About this exercise:
Go through the lines below and repeat each one exactly, skipping pictures.

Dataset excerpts
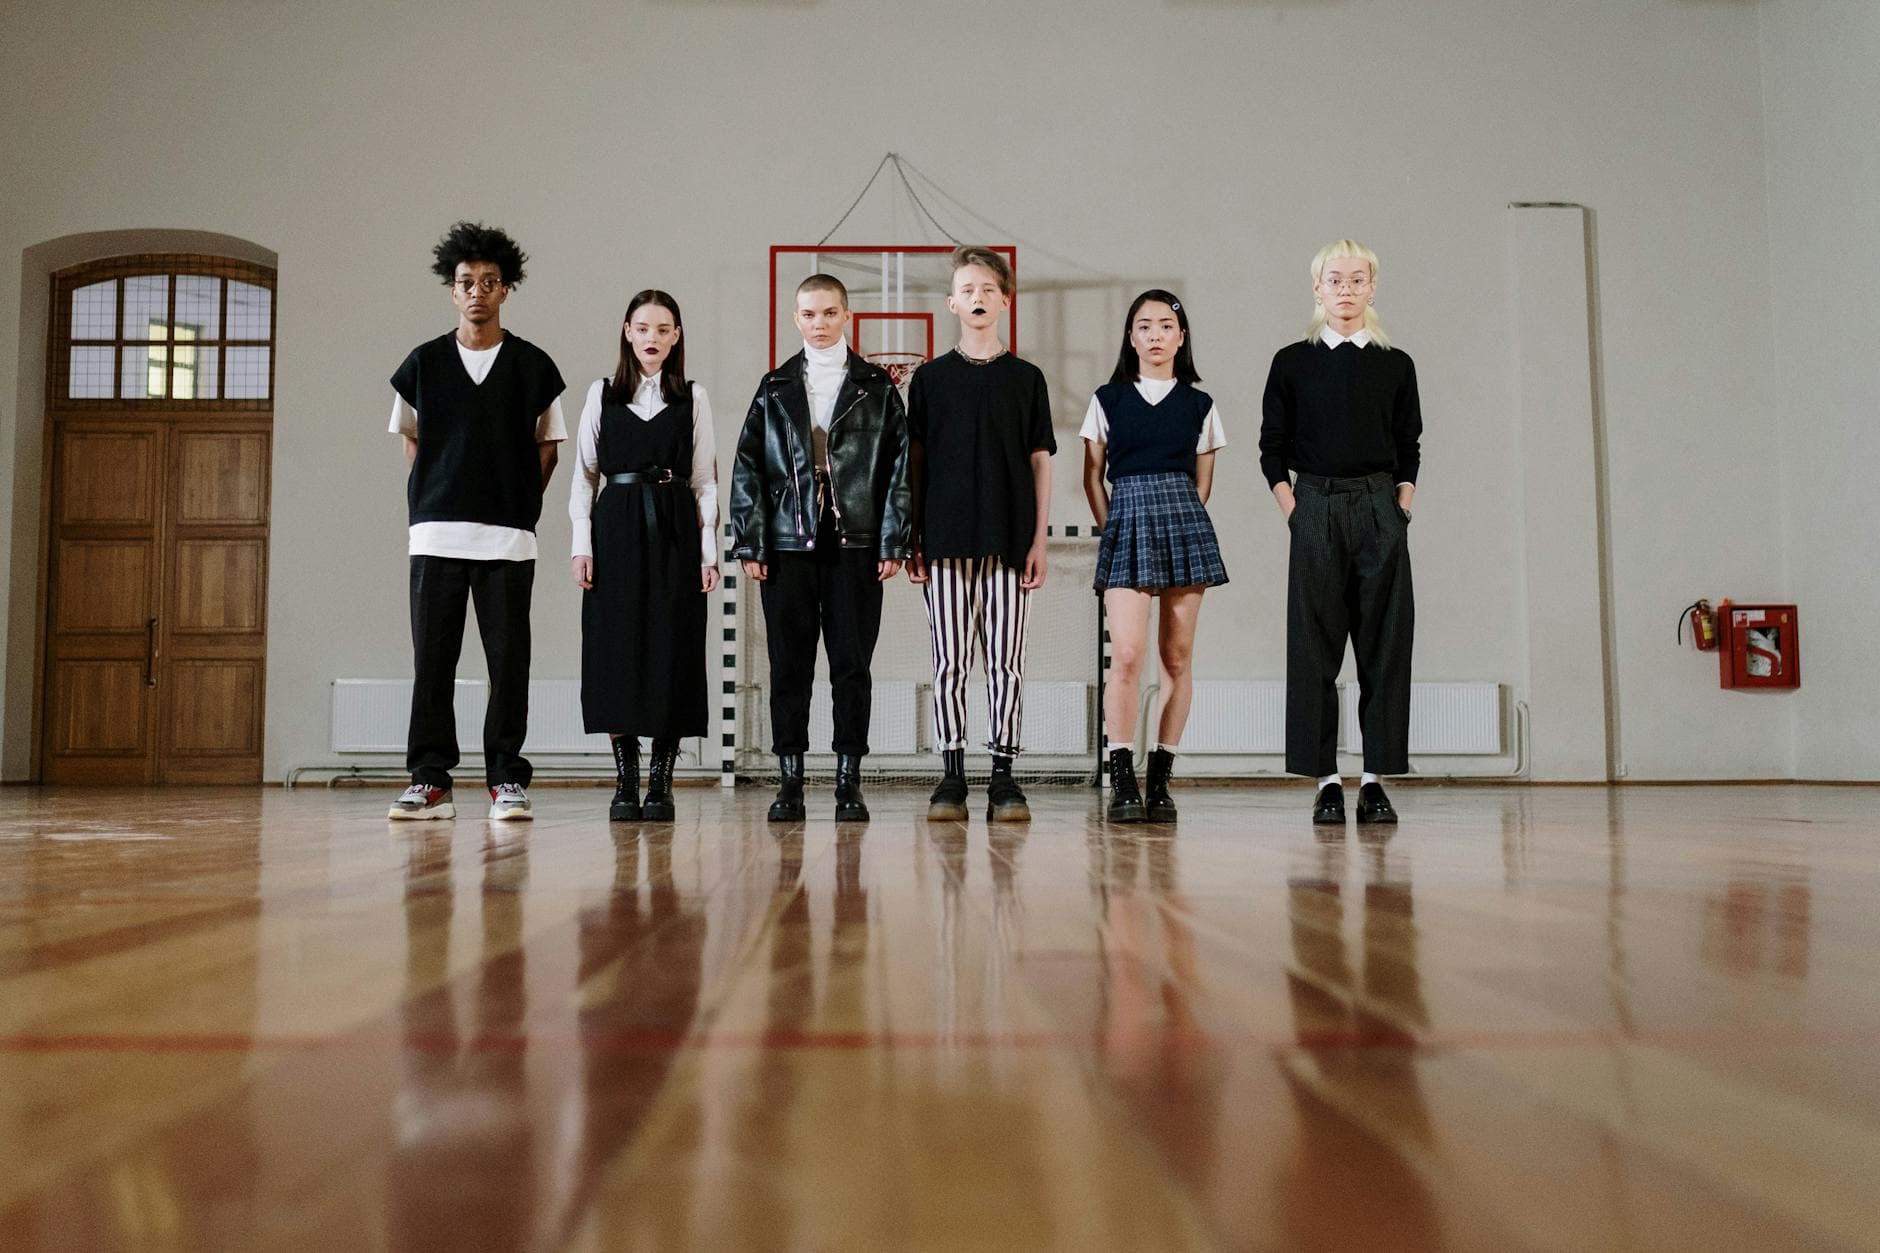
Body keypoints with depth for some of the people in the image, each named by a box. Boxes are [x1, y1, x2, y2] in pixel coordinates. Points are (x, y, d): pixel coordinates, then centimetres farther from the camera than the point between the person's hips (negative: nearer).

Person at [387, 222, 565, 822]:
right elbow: (411, 439, 17)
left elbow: (547, 446, 10)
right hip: (435, 532, 1)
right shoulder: (423, 363, 9)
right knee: (432, 660, 2)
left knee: (508, 660, 0)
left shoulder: (533, 366, 5)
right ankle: (430, 781, 8)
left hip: (508, 536, -1)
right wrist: (425, 503, 7)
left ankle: (506, 779, 8)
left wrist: (522, 502, 0)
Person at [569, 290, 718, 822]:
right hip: (616, 532, 0)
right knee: (617, 652, -2)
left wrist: (709, 551, -1)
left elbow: (705, 480, 6)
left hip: (675, 532, 0)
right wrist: (582, 544, -2)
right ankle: (625, 783, 5)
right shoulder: (602, 394, 10)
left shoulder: (693, 398, 9)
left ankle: (661, 784, 4)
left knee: (672, 652, -2)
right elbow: (584, 474, 8)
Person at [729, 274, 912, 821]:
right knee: (789, 666, 2)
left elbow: (899, 467, 4)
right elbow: (748, 468, 8)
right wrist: (750, 544, -1)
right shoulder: (775, 388, 11)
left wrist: (893, 543, -5)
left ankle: (849, 783, 8)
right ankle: (790, 784, 9)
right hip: (788, 545, 1)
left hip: (855, 545, -1)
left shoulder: (877, 387, 8)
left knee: (852, 665, 1)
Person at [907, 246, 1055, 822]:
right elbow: (915, 461, 8)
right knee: (950, 662, 1)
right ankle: (951, 778, 8)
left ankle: (1004, 778, 7)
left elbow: (1040, 461, 7)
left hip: (1010, 540, 0)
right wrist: (913, 540, 2)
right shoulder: (930, 378, 8)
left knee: (1007, 662, 1)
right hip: (946, 539, 0)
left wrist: (1039, 540, 0)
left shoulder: (1026, 378, 9)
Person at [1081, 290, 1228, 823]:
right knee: (1126, 654, -13)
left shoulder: (1199, 405, 11)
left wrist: (1178, 518, 7)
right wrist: (1114, 527, 5)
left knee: (1176, 656, 1)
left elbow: (1201, 484, 15)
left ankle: (1160, 779, 8)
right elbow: (1092, 478, 12)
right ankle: (1122, 783, -10)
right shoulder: (1107, 399, 10)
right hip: (1127, 521, -1)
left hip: (1184, 523, 2)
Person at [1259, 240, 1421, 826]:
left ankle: (1376, 779, 5)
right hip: (1316, 508, -1)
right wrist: (1294, 514, -4)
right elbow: (1272, 449, 7)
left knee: (1385, 647, -1)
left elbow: (1409, 451, 14)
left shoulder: (1395, 365, 10)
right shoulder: (1293, 363, 6)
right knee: (1314, 649, -2)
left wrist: (1400, 510, 1)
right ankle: (1326, 781, 5)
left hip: (1380, 511, 1)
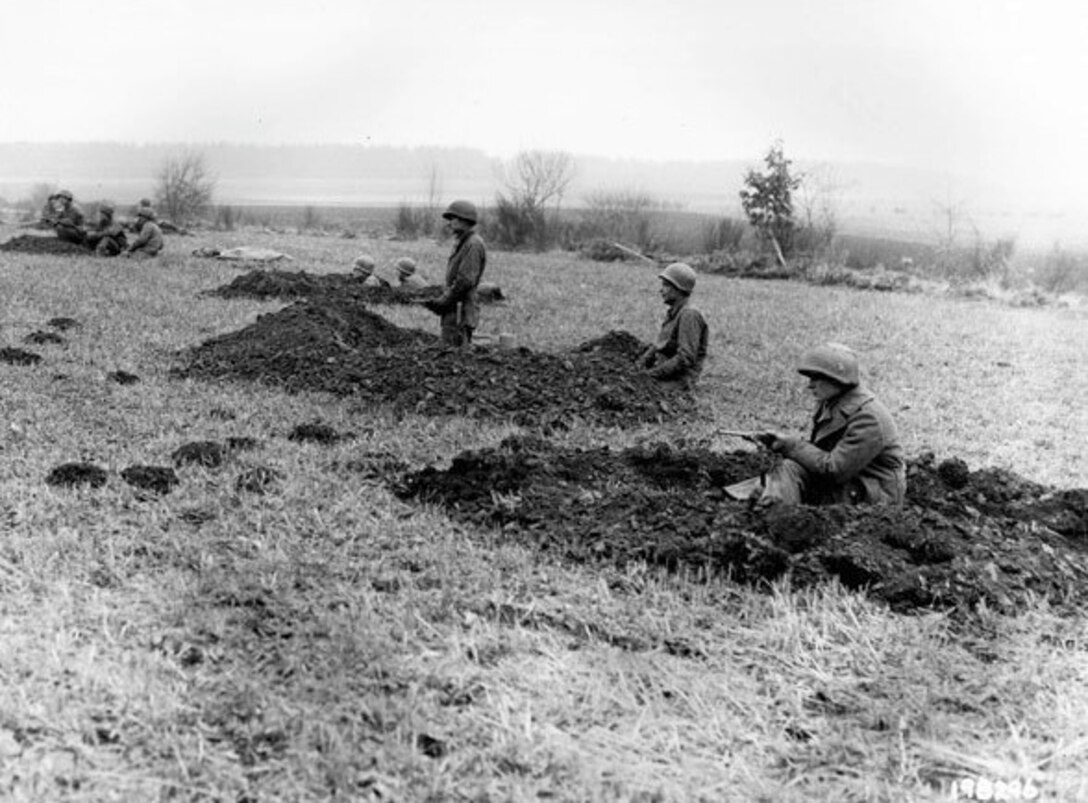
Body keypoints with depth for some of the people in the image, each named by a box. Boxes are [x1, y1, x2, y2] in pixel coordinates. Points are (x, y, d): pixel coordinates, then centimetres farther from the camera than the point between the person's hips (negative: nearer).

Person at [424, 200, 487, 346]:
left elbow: (465, 280, -21)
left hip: (461, 311, -10)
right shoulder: (462, 242, 19)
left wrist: (442, 301, -14)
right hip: (453, 310, 10)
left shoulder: (473, 244, -14)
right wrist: (441, 300, 10)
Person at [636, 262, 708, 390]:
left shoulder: (689, 315, -14)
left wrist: (653, 373, -19)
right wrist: (640, 363, 4)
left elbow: (685, 358, -21)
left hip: (676, 382, -9)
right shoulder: (672, 314, 17)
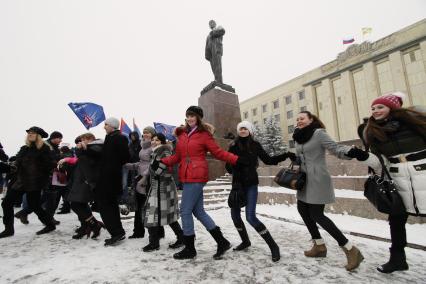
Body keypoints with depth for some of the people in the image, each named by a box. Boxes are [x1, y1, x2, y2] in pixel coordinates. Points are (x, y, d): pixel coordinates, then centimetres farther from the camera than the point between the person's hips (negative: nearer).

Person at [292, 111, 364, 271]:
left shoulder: (318, 133, -11)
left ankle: (350, 249, 7)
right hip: (305, 180, 9)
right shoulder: (298, 137, 11)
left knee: (316, 214, -8)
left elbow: (336, 149, -20)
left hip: (318, 180, -9)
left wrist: (353, 151, -37)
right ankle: (319, 246, 29)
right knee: (302, 209, 13)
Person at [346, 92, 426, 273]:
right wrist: (363, 156, -13)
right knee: (396, 219, 11)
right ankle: (397, 258, 27)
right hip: (399, 182, 3)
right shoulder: (373, 133, 5)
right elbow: (380, 163, 5)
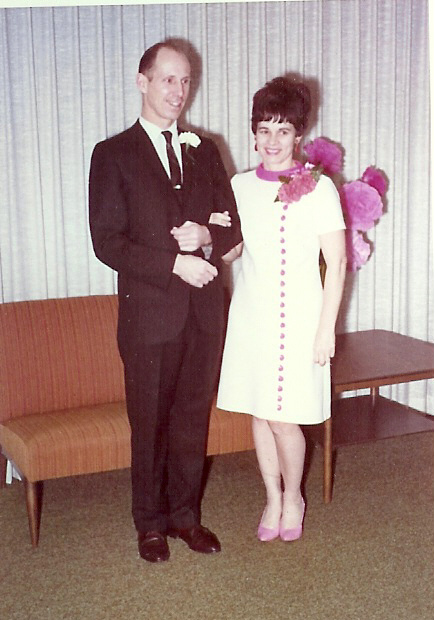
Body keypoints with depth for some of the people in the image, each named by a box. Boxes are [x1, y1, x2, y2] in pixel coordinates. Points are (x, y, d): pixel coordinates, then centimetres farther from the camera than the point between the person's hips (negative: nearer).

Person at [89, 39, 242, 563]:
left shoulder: (204, 151, 12)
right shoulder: (113, 155, -2)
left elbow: (233, 226, 13)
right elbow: (107, 243, -9)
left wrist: (207, 237, -10)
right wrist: (176, 262, -16)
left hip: (204, 310, 4)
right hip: (149, 312, -4)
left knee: (193, 418, 12)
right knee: (149, 422, 8)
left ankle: (186, 514, 29)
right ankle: (151, 523, 25)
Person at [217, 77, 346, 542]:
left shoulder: (318, 188, -7)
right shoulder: (240, 186, 5)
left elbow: (336, 262, -7)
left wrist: (326, 328, -11)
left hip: (298, 317, -4)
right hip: (250, 315, 4)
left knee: (284, 418, -2)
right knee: (259, 414, 11)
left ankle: (292, 497, 24)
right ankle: (273, 498, 29)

Completed exercise:
Body keypoints with depth for some of the people in the image, each named by a box. Boxes are [x1, y1, x2, y2] in pixel coordinates. Points are (x, y, d): pixel coordinates, then centimetres farther from the camera than the point between the person's hips (negative: nearer).

Person at [387, 222, 565, 822]:
right elbow: (411, 439, 17)
left elbow: (547, 446, 10)
right hip: (435, 532, 1)
right shoulder: (423, 363, 9)
right knee: (432, 660, 2)
left knee: (508, 660, 0)
left shoulder: (533, 366, 5)
right ankle: (430, 781, 8)
left hip: (508, 536, -1)
right wrist: (425, 503, 7)
left ankle: (506, 779, 8)
left wrist: (522, 502, 0)
Person at [569, 290, 718, 822]:
right hip: (616, 532, 0)
right knee: (617, 652, -2)
left wrist: (709, 551, -1)
left elbow: (705, 480, 6)
left hip: (675, 532, 0)
right wrist: (582, 544, -2)
right ankle: (625, 783, 5)
right shoulder: (602, 394, 10)
left shoulder: (693, 398, 9)
left ankle: (661, 784, 4)
left knee: (672, 652, -2)
right elbow: (584, 474, 8)
Person at [729, 274, 912, 821]:
right knee: (789, 666, 2)
left elbow: (899, 467, 4)
right elbow: (748, 468, 8)
right wrist: (750, 544, -1)
right shoulder: (775, 388, 11)
left wrist: (893, 543, -5)
left ankle: (849, 783, 8)
right ankle: (790, 784, 9)
right hip: (788, 545, 1)
left hip: (855, 545, -1)
left shoulder: (877, 387, 8)
left knee: (852, 665, 1)
Person at [907, 246, 1055, 822]:
right elbow: (915, 461, 8)
right knee: (950, 662, 1)
right ankle: (951, 778, 8)
left ankle: (1004, 778, 7)
left elbow: (1040, 461, 7)
left hip: (1010, 540, 0)
right wrist: (913, 540, 2)
right shoulder: (930, 378, 8)
left knee: (1007, 662, 1)
right hip: (946, 539, 0)
left wrist: (1039, 540, 0)
left shoulder: (1026, 378, 9)
Person at [1081, 290, 1228, 823]:
right knee: (1126, 654, -13)
left shoulder: (1199, 405, 11)
left wrist: (1178, 518, 7)
right wrist: (1114, 527, 5)
left knee: (1176, 656, 1)
left elbow: (1201, 484, 15)
left ankle: (1160, 779, 8)
right elbow: (1092, 478, 12)
right ankle: (1122, 783, -10)
right shoulder: (1107, 399, 10)
right hip: (1127, 521, -1)
left hip: (1184, 523, 2)
Person at [1259, 240, 1421, 826]:
left ankle: (1376, 779, 5)
right hip: (1316, 508, -1)
right wrist: (1294, 514, -4)
right elbow: (1272, 449, 7)
left knee: (1385, 647, -1)
left elbow: (1409, 451, 14)
left shoulder: (1395, 365, 10)
right shoulder: (1293, 363, 6)
right knee: (1314, 649, -2)
left wrist: (1400, 510, 1)
right ankle: (1326, 781, 5)
left hip: (1380, 511, 1)
Body keypoints with depth for some of the people in the image, each named by a box. Boxes are [x1, y1, x2, y2] in pixel coordinates. Points are (x, y, d): pixel coordinates, then centimetres farther from the camera than the point between the person's hips (negative: nearer).

Person at [424, 200, 487, 346]:
left elbow: (465, 280, -21)
left hip: (461, 311, -10)
right shoulder: (462, 242, 19)
left wrist: (442, 301, -14)
right hip: (453, 310, 10)
left shoulder: (473, 244, -14)
right wrist: (441, 300, 10)
Person at [636, 262, 708, 390]:
left shoulder: (689, 315, -14)
left wrist: (653, 373, -19)
right wrist: (640, 363, 4)
left elbow: (685, 358, -21)
left hip: (676, 382, -9)
right shoulder: (672, 314, 17)
Body keypoints with depth for some of the people in the image, each named by a box. Boxes are [x1, y1, x2, y2] in pixel coordinates. Points are (x, y, d): pixel coordinates, then centimetres farther from the camera than the point between the person's hips (negative: nearer).

Person at [292, 111, 364, 271]:
left shoulder: (318, 133, -11)
left ankle: (350, 249, 7)
right hip: (305, 180, 9)
right shoulder: (298, 137, 11)
left knee: (316, 214, -8)
left elbow: (336, 149, -20)
left hip: (318, 180, -9)
left wrist: (353, 151, -37)
right ankle: (319, 246, 29)
right knee: (302, 209, 13)
Person at [346, 92, 426, 273]:
right wrist: (363, 156, -13)
right knee: (396, 219, 11)
right ankle: (397, 258, 27)
right hip: (399, 182, 3)
right shoulder: (373, 133, 5)
right elbow: (380, 163, 5)
Body keypoints with depth for some of the people in the image, each named by a box. Boxes are [x1, y1, x2, y2] in pixel coordinates. Points are (x, y, d): pixel coordinates, then centimetres farther from the camera than the point between the person's hips (negative: nearer).

Person at [89, 39, 242, 563]:
left shoulder: (204, 151, 12)
right shoulder: (113, 155, -2)
left elbow: (233, 226, 13)
right elbow: (107, 243, -9)
left wrist: (207, 237, -10)
right wrist: (176, 262, -16)
left hip: (204, 310, 4)
right hip: (149, 312, -4)
left knee: (193, 418, 12)
right knee: (149, 422, 8)
left ankle: (186, 514, 29)
right ankle: (151, 523, 25)
Person at [217, 77, 346, 542]:
left shoulder: (318, 188, -7)
right shoulder: (240, 186, 5)
left elbow: (336, 262, -7)
left wrist: (326, 328, -11)
left hip: (298, 317, -4)
right hip: (250, 315, 4)
left knee: (284, 418, -2)
right knee: (259, 414, 11)
left ankle: (292, 497, 24)
right ankle: (273, 498, 29)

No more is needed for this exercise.